14. I had a couple coworkers pitch a huge fit when my employer updated the dress code. What did they change?
Not even kidding. This was at a call center and the dress code was VERY relaxed, but we had people literally coming to work in their PJs or similar nightclothes. The best part was some of the worst offenders went on to harangue management over it, since ‘it was never a problem before’ and ‘we’re not face to face with customers so why does it matter.’ People would show up in defiance in PJs and argue when they were told to go home and change, and the suggestion box got spammed with ‘let us wear PJs’ for weeks. It was honestly shocking to me – the dress code was already so casual that I personally would routinely wear shorts and a plain tee any given day when the weather was warm and was never written up, but pajamas? Seriously. Eventually they stopped wearing PJs Monday through Friday, but would still come in on the weekends like they rolled out of bed and drove to work.
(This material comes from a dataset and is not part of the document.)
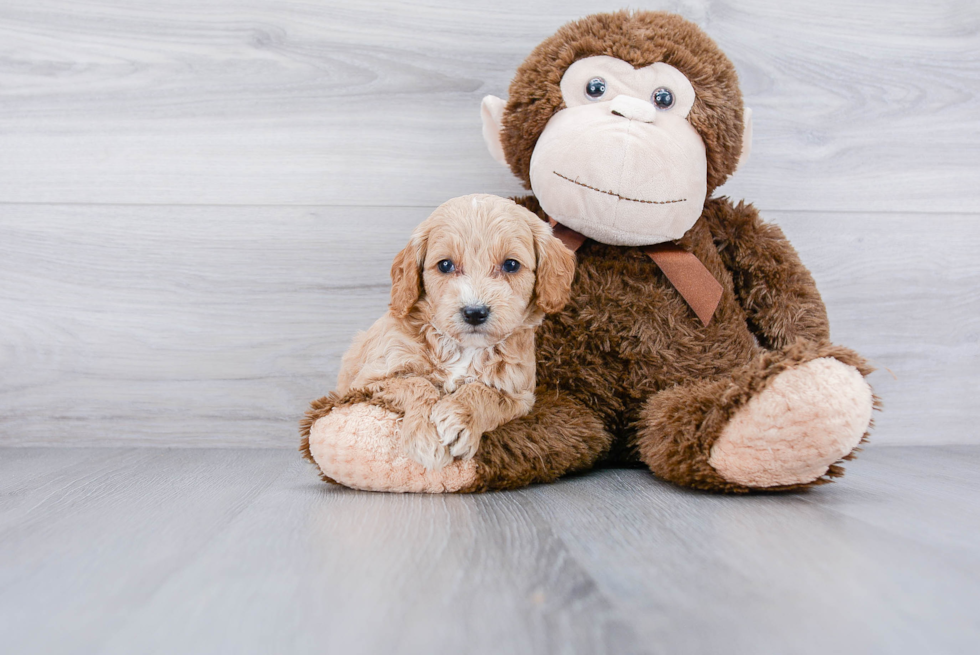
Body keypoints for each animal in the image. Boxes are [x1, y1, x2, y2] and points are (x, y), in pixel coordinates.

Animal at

It took several months, and a lot of write-ups, before it finally stopped completely. Granted, this was one of the more ridiculous responses to a change, but there were some similarly loud protests when they outlawed spaghetti tanks, booty shorts, and flip flops. Not even kidding.”
15. “Upon being told that it was now mandatory to wear your badge on a lanyard (no, not a clip, not on your belt, it had to be a lanyard), one woman completely lost it. She stood up (this was a meeting) and ranted about how lanyards were UGLY and they RUINED her outfits and WHY OH WHY was this a rule because EVERYONE hated it (no, the rest of us were fine) and so on. She compared it to ‘papers, please’ and how this was the slippery slope that would lead to robot workers and oh there was so much more but I can’t remember it all.
Over the next few weeks she tried wearing her lanyard inside her blouse (no, the point is that the badge is visible) and claiming she just forgot until she got written up… and SHE QUIT. Well, took early retirement, but still.”